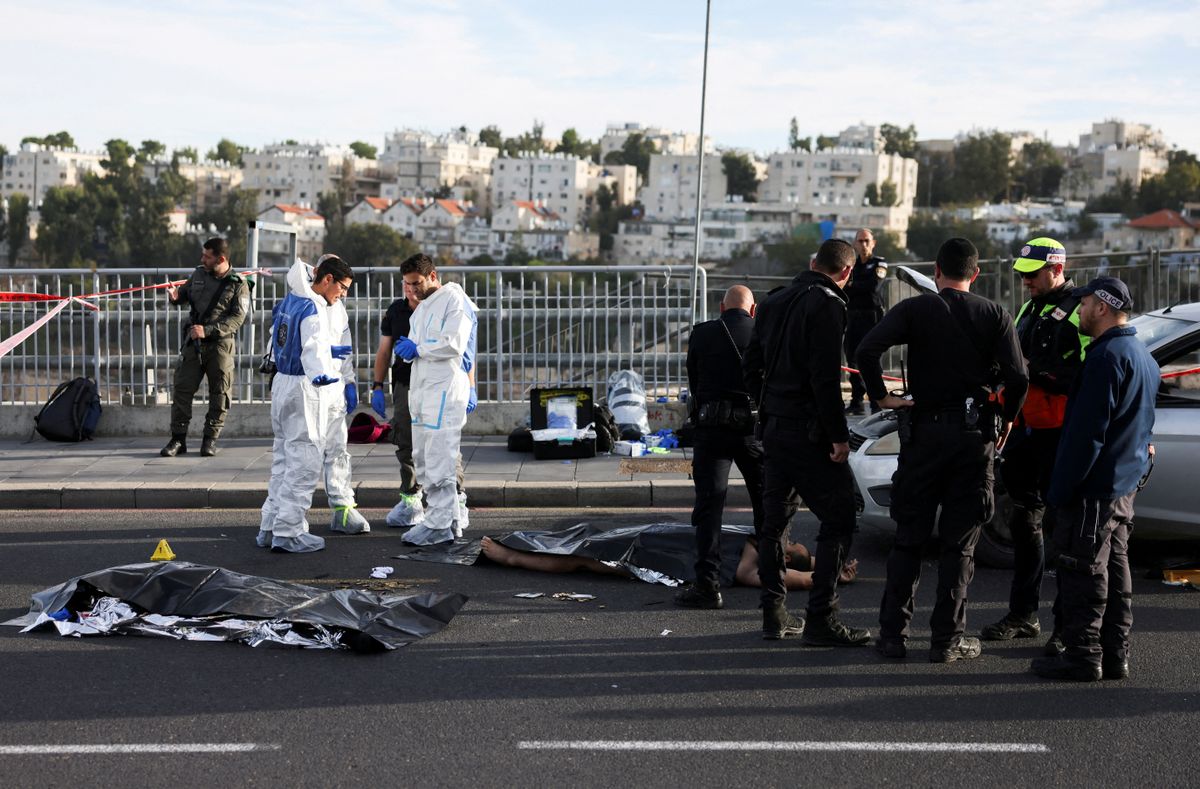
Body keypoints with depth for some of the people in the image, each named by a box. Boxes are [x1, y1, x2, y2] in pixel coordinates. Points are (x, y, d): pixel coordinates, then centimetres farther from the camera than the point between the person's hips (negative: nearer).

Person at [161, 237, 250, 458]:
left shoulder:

...

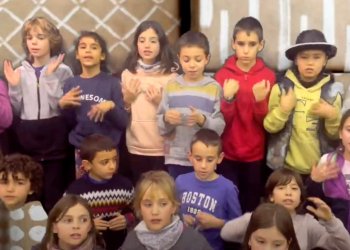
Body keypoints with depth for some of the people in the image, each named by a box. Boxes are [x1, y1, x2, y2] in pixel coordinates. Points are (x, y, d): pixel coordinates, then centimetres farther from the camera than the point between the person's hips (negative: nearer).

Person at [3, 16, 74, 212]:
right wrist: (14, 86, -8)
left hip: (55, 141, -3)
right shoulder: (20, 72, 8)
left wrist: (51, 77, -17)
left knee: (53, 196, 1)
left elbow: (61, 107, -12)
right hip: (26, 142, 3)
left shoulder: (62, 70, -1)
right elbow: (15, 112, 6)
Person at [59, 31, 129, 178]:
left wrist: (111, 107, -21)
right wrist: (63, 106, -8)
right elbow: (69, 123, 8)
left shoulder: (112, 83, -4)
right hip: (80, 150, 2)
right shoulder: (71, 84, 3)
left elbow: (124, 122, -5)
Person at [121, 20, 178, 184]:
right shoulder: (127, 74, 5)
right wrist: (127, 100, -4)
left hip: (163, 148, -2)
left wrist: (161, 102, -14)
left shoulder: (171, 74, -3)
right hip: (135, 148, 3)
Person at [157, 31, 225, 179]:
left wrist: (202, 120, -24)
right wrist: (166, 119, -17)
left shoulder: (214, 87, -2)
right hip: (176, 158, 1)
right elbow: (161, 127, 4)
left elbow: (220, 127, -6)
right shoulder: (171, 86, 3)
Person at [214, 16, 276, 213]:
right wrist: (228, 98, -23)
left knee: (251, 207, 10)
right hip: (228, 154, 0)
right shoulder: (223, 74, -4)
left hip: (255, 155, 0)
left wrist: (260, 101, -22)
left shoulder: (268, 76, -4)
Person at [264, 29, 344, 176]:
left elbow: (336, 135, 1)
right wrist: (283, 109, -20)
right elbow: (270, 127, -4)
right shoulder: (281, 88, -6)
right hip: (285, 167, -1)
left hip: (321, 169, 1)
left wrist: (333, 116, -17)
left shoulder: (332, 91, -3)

WHAT YOU ARE ASKED TO DO.
Output the lines above exactly, but only those between the line holding "left elbow: (220, 127, -6)" and the line holding "left shoulder: (332, 91, -3)", inclusive.

SOLUTION TO THE EXERCISE.
left elbow: (220, 127, -6)
right shoulder: (171, 86, 3)
Person at [214, 16, 276, 213]:
right wrist: (228, 98, -23)
left knee: (251, 207, 10)
right hip: (228, 154, 0)
right shoulder: (223, 74, -4)
left hip: (255, 155, 0)
left wrist: (260, 101, -22)
left shoulder: (268, 76, -4)
Person at [264, 29, 344, 176]:
left elbow: (336, 135, 1)
right wrist: (283, 109, -20)
right elbow: (270, 127, -4)
right shoulder: (281, 88, -6)
right hip: (285, 167, -1)
left hip: (321, 169, 1)
left wrist: (333, 116, -17)
left shoulder: (332, 91, -3)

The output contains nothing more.